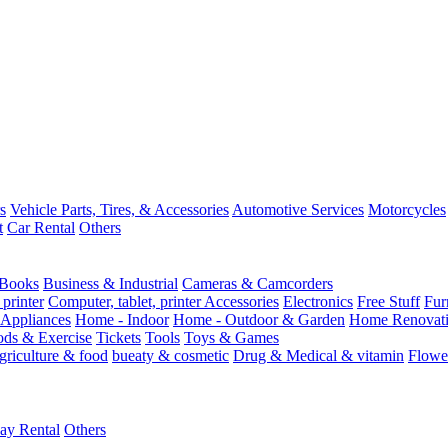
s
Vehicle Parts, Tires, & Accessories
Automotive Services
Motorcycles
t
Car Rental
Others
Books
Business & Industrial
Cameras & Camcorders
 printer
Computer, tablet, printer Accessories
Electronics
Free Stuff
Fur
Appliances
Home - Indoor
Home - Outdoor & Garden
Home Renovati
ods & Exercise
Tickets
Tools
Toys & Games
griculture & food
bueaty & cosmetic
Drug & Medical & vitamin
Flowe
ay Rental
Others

* * *

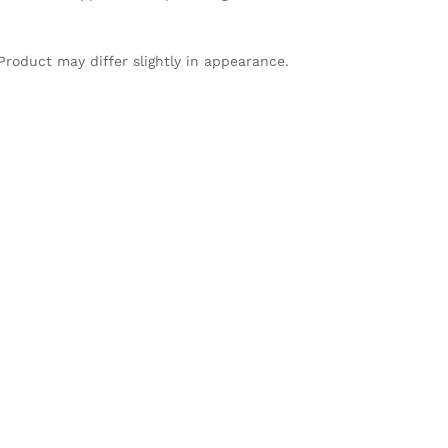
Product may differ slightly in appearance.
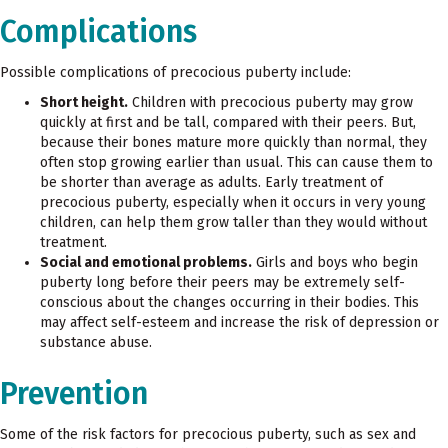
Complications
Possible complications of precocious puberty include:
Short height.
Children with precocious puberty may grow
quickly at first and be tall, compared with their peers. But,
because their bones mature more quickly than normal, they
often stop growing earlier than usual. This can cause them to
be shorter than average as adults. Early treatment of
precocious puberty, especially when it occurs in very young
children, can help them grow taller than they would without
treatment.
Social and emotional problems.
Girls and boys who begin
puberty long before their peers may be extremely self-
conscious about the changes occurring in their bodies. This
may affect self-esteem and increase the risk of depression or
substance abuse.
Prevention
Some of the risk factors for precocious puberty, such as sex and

--

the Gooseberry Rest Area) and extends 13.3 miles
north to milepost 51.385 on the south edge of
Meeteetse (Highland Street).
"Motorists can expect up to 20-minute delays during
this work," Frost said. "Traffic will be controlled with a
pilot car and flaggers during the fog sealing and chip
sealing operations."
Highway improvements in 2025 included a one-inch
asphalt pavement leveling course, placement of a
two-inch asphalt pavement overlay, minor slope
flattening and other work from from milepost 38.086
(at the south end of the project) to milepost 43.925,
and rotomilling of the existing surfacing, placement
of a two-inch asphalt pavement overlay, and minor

▸ Instructions for the task
Start with the line above that contains "20-minute delays during" and end with the line that contains "and rotomilling of". Write out those lines exactly, and only those.

▸ Your response
"Motorists can expect up to 20-minute delays during
this work," Frost said. "Traffic will be controlled with a
pilot car and flaggers during the fog sealing and chip
sealing operations."
Highway improvements in 2025 included a one-inch
asphalt pavement leveling course, placement of a
two-inch asphalt pavement overlay, minor slope
flattening and other work from from milepost 38.086
(at the south end of the project) to milepost 43.925,
and rotomilling of the existing surfacing, placement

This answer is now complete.